* [Required task 1] Starting at the beginning of the records and ending with the line that contains "v(-41.27, -9.53) *", write those lines out again with "myFeature" changed to "buildPart" and nothing else altered. Omit the pictures.

* [Page]
******

# First day of basic ob class



## mersgolf (Dec 9, 2008)

The local hs does a basic ob class for dogs adopted through them with a local trainer who had fostered Blitz after he came to the shelter.

I know my guy can get a little rowdy and mouthy at times, so the whole way driving over there, i'm just whispering under my breath "please don't let me be the guy with the a**hole dog"

well, we get there, he takes a look around and as if to say ok this is cool, follows me right over to my seat. He does a little walk around my chair and sits down just checking it all out. Well he remembers the trainer doing the class so he gets excited, she pets him, he does a sit, down for her and then hes back by my side.

long story short hes the most calm friggin dog there, except for the lil mini-daschund that has my gsd and an akita on one side and a border collie and a hound of some sort on the other side.

but then the trainer starts working with some of the dogs doing sit-stay and walking, which he gets really excited, we figured he just wanted his turn, which when he got his turn, he did awesome.

so driving home I couldn't help but being like the dad of the kid that just hit the game winning homerun. I was smiling ear to ear saying how proud i was of him.

His reply...a big sigh and a circle in the back of the explorer to lay back down facing the other way....lol


----------



## xwildman138x (Jan 11, 2008)

Don't you love it when they surprise you. Just when you think you know whats going to happen they become a angel.


----------



## Castlemaid (Jun 29, 2006)

Yeah for Blitz!!! Awesome dog!


----------



## allieg (Nov 4, 2008)

We start the 15th and I've been saying the same thing.I was told the other day that most of the dogs at the class are small dogs so now I keep saying please if you're the only big dog don't eat the little pups.








I also hope she doesn't intimidate the other owners.Oh well maybe we can weed out the weaklings and have private classes.








The good thing is the instructor is the helper to a GSD breeder in NH so she will be able to help me out alot.Maybe we can be the teachers pet....


----------

******

* [Records shown]

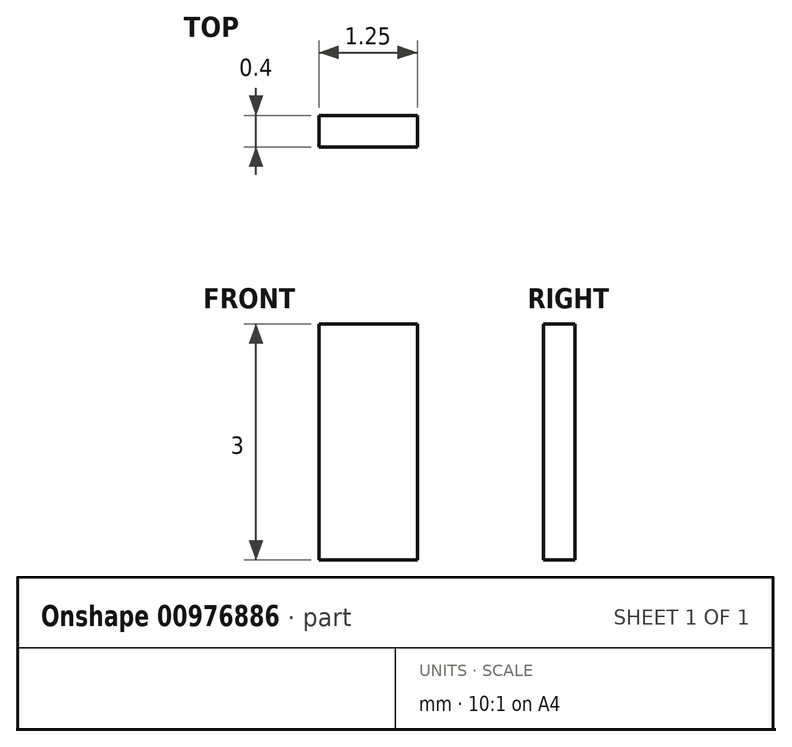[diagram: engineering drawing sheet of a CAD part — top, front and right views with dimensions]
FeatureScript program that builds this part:
annotation { "Feature Type Name" : "Feature", "Feature Type Description" : "" }
export const myFeature = defineFeature(function(context is Context, id is Id, definition is map)
    precondition{}
    {
        {
            var Q0;
            Q0=qCreatedBy(makeId("Front.planeOp"),FACE);
            var sketch = newSketch(context, id + "F0", { "sketchPlane" : qUnion([Q0])});
            skLineSegment(sketch, "E0", {"start": v(-0.74, 10.1) * mm, "end": v(0.5, 10.1) * mm});
            skLineSegment(sketch, "E1", {"start": v(0.5, 10.1) * mm, "end": v(0.5, 13.1) * mm});
            skLineSegment(sketch, "E2", {"start": v(0.5, 13.1) * mm, "end": v(-0.74, 13.1) * mm});
            skLineSegment(sketch, "E3", {"start": v(-0.74, 13.1) * mm, "end": v(-0.74, 10.1) * mm});
            skSolve(sketch);
        }
        {
            var Q0;
            Q0 = qSketchRegion(id + "F0", true);
            extrude(context, id + "F1", {"entities" : qUnion([Q0]), "depth" : 0.4 * mm, "offsetDistance" : 25 * mm});
        }
    });
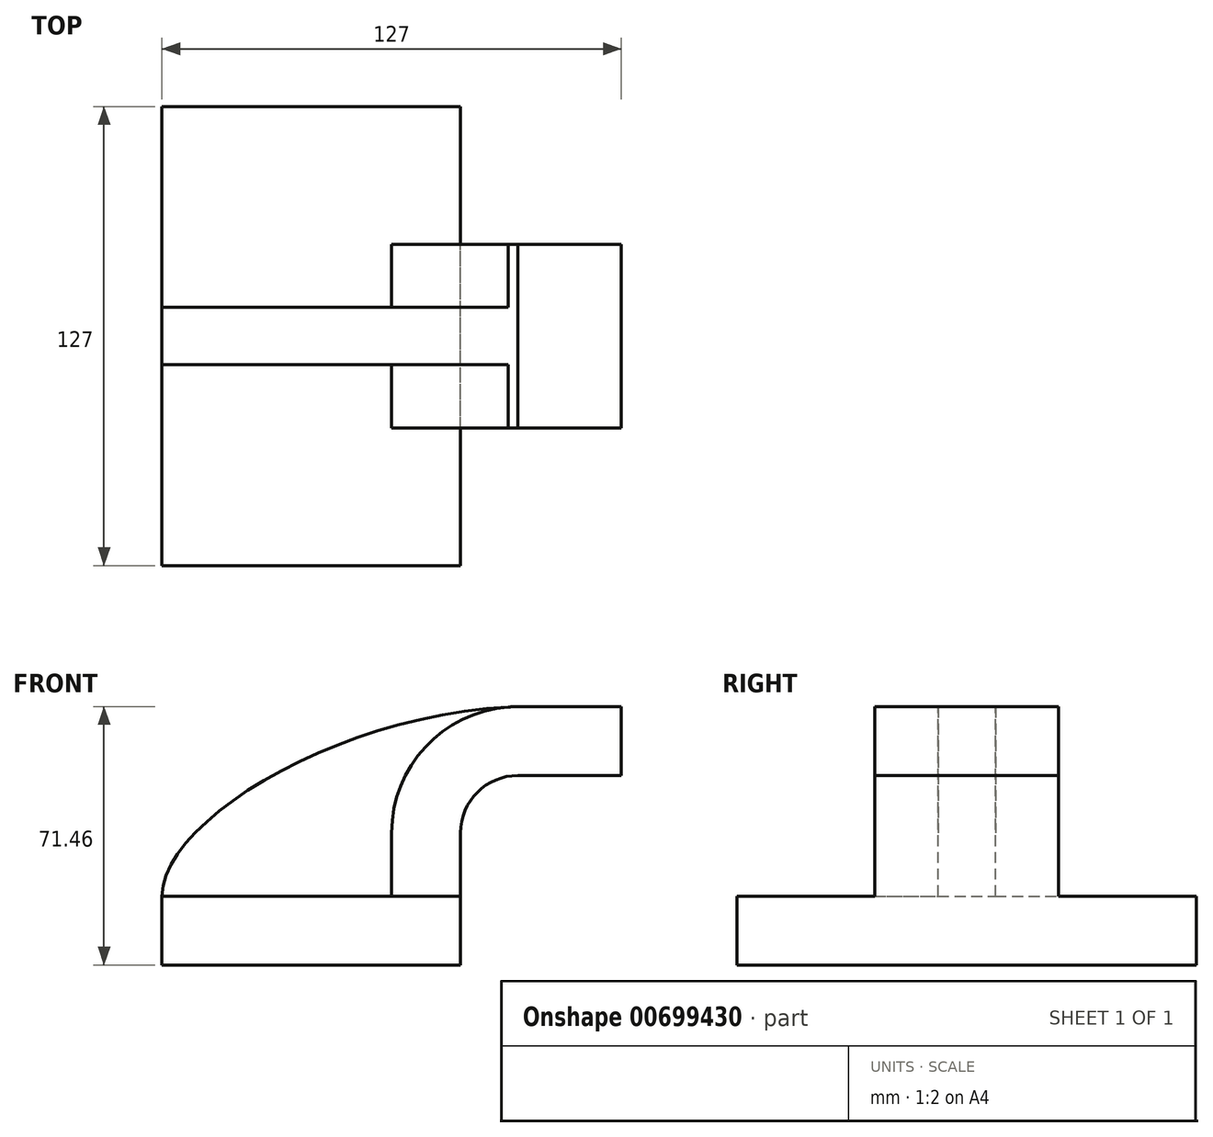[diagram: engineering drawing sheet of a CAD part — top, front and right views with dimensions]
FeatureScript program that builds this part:
annotation { "Feature Type Name" : "Feature", "Feature Type Description" : "" }
export const myFeature = defineFeature(function(context is Context, id is Id, definition is map)
    precondition{}
    {
        {
            var Q0;
            Q0=qCreatedBy(makeId("Front.planeOp"),FACE);
            var sketch = newSketch(context, id + "F0", { "sketchPlane" : qUnion([Q0])});
            skLineSegment(sketch, "E0.bottom", {"start": v(-41.28, 9.52) * mm, "end": v(41.27, 9.53) * mm});
            skLineSegment(sketch, "E0.top", {"start": v(-41.28, -9.53) * mm, "end": v(41.28, -9.53) * mm});
            skLineSegment(sketch, "E0.left", {"start": v(-41.28, 9.52) * mm, "end": v(-41.27, -9.53) * mm});
            skLineSegment(sketch, "E0.right", {"start": v(41.28, 9.53) * mm, "end": v(41.28, -9.52) * mm});
            skPoint(sketch, "E0.middle", {"position": v(0, 0) * mm});
            skLineSegment(sketch, "E1.bottom", {"start": v(111.12, 66.68) * mm, "end": v(60.33, 66.68) * mm});
            skLineSegment(sketch, "E1.top", {"start": v(111.12, 38.1) * mm, "end": v(60.33, 38.1) * mm});
            skLineSegment(sketch, "E1.left", {"start": v(111.12, 66.68) * mm, "end": v(111.12, 38.1) * mm});
            skLineSegment(sketch, "E1.right", {"start": v(60.33, 66.68) * mm, "end": v(60.33, 38.1) * mm});
            skPoint(sketch, "E1.middle", {"position": v(85.72, 52.39) * mm});
            skLineSegment(sketch, "E2", {"start": v(41.27, 9.53) * mm, "end": v(41.27, 27) * mm});
            skArc(sketch, "E3", {"start": v(41.27, 27) * mm, "mid": v(45.92, 38.23) * mm, "end": v(57.15, 42.88) * mm});
            skLineSegment(sketch, "E4", {"start": v(57.15, 42.88) * mm, "end": v(86.4, 42.88) * mm});
            skLineSegment(sketch, "E5.0", {"start": v(57.15, 61.93) * mm, "end": v(86.4, 61.93) * mm});
            skArc(sketch, "E5.1", {"start": v(22.22, 27) * mm, "mid": v(32.45, 51.7) * mm, "end": v(57.15, 61.93) * mm});
            skLineSegment(sketch, "E5.2", {"start": v(22.23, 9.53) * mm, "end": v(22.23, 27) * mm});
            skLineSegment(sketch, "E6", {"start": v(85.72, 38.1) * mm, "end": v(85.72, 66.68) * mm});
            skFitSpline(sketch, "E7", {"points": [v(-41.28, 9.53) * mm, v(57.15, 61.93) * mm], "startDerivative": vector(0.91, 65.26) * mm, "endDerivative": vector(141.93, 3.83) * mm});
            skSolve(sketch);
        }
        {
            var Q0;
            Q0=makeQuery(id+"F0.imprint","IMPRINT",FACE,{"disambiguationData":[TD([[makeQuery(id+"F0.imprint","IMPRINT",EDGE,{"derivedFrom":sQuery(id+"F0.wireOp",EDGE,"E0.top")}),1.0]])]});
            extrude(context, id + "F1", {"entities" : qUnion([Q0]), "endBound" : BoundingType.SYMMETRIC, "depth" : 127 * mm, "offsetDistance" : 25.4 * mm});
        }
        {
            var Q0;
            {var subQ1=sQuery(id+"F0.wireOp",EDGE,"E2");Q0=makeQuery(id+"F0.imprint","IMPRINT",FACE,{"disambiguationData":[TD([[makeQuery(id+"F0.imprint","IMPRINT",EDGE,{"derivedFrom":subQ1}),1.0]])]});}
            var Q1;
            {var subQ0=sQuery(id+"F0.wireOp",EDGE,"E5.0");var subQ1=sQuery(id+"F0.wireOp",EDGE,"E1.right");var subQ2=makeQuery(id+"F0.imprint","INTERSECT",VERTEX,{"derivedFrom":[subQ1,subQ0]});Q1=makeQuery(id+"F0.imprint","IMPRINT",FACE,{"disambiguationData":[TD([[makeQuery(id+"F0.imprint","IMPRINT",EDGE,{"disambiguationData":[TD([[subQ2,-1.0]])],"derivedFrom":subQ1}),1.0]])]});}
            extrude(context, id + "F2", {"entities" : qUnion([Q0, Q1]), "operationType" : NewBodyOperationType.ADD, "endBound" : BoundingType.SYMMETRIC, "depth" : 50.8 * mm, "offsetDistance" : 25.4 * mm});
        }
        {
            var Q0;
            {var subQ3=sQuery(id+"F0.wireOp",EDGE,"E5.2");Q0=makeQuery(id+"F0.imprint","IMPRINT",FACE,{"disambiguationData":[TD([[makeQuery(id+"F0.imprint","IMPRINT",EDGE,{"derivedFrom":subQ3}),1.0]])]});}
            extrude(context, id + "F3", {"entities" : qUnion([Q0]), "operationType" : NewBodyOperationType.ADD, "endBound" : BoundingType.SYMMETRIC, "depth" : 15.88 * mm, "offsetDistance" : 25.4 * mm});
        }
    });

******

* [Required task 2] List the usernames of everyone who posted in the forum thread.

* [Written solution 1]
[diagram: engineering drawing sheet of a CAD part — top, front and right views with dimensions]
FeatureScript program that builds this part:
annotation { "Feature Type Name" : "Feature", "Feature Type Description" : "" }
export const buildPart = defineFeature(function(context is Context, id is Id, definition is map)
    precondition{}
    {
        {
            var Q0;
            Q0=qCreatedBy(makeId("Front.planeOp"),FACE);
            var sketch = newSketch(context, id + "F0", { "sketchPlane" : qUnion([Q0])});
            skLineSegment(sketch, "E0", {"start": v(-0.74, 10.1) * mm, "end": v(0.5, 10.1) * mm});
            skLineSegment(sketch, "E1", {"start": v(0.5, 10.1) * mm, "end": v(0.5, 13.1) * mm});
            skLineSegment(sketch, "E2", {"start": v(0.5, 13.1) * mm, "end": v(-0.74, 13.1) * mm});
            skLineSegment(sketch, "E3", {"start": v(-0.74, 13.1) * mm, "end": v(-0.74, 10.1) * mm});
            skSolve(sketch);
        }
        {
            var Q0;
            Q0 = qSketchRegion(id + "F0", true);
            extrude(context, id + "F1", {"entities" : qUnion([Q0]), "depth" : 0.4 * mm, "offsetDistance" : 25 * mm});
        }
    });
[diagram: engineering drawing sheet of a CAD part — top, front and right views with dimensions]
FeatureScript program that builds this part:
annotation { "Feature Type Name" : "Feature", "Feature Type Description" : "" }
export const buildPart = defineFeature(function(context is Context, id is Id, definition is map)
    precondition{}
    {
        {
            var Q0;
            Q0=qCreatedBy(makeId("Front.planeOp"),FACE);
            var sketch = newSketch(context, id + "F0", { "sketchPlane" : qUnion([Q0])});
            skLineSegment(sketch, "E0.bottom", {"start": v(-41.28, 9.52) * mm, "end": v(41.27, 9.53) * mm});
            skLineSegment(sketch, "E0.top", {"start": v(-41.28, -9.53) * mm, "end": v(41.28, -9.53) * mm});
            skLineSegment(sketch, "E0.left", {"start": v(-41.28, 9.52) * mm, "end": v(-41.27, -9.53) * mm});

* [Written solution 2]
mersgolf
xwildman138x
Castlemaid
allieg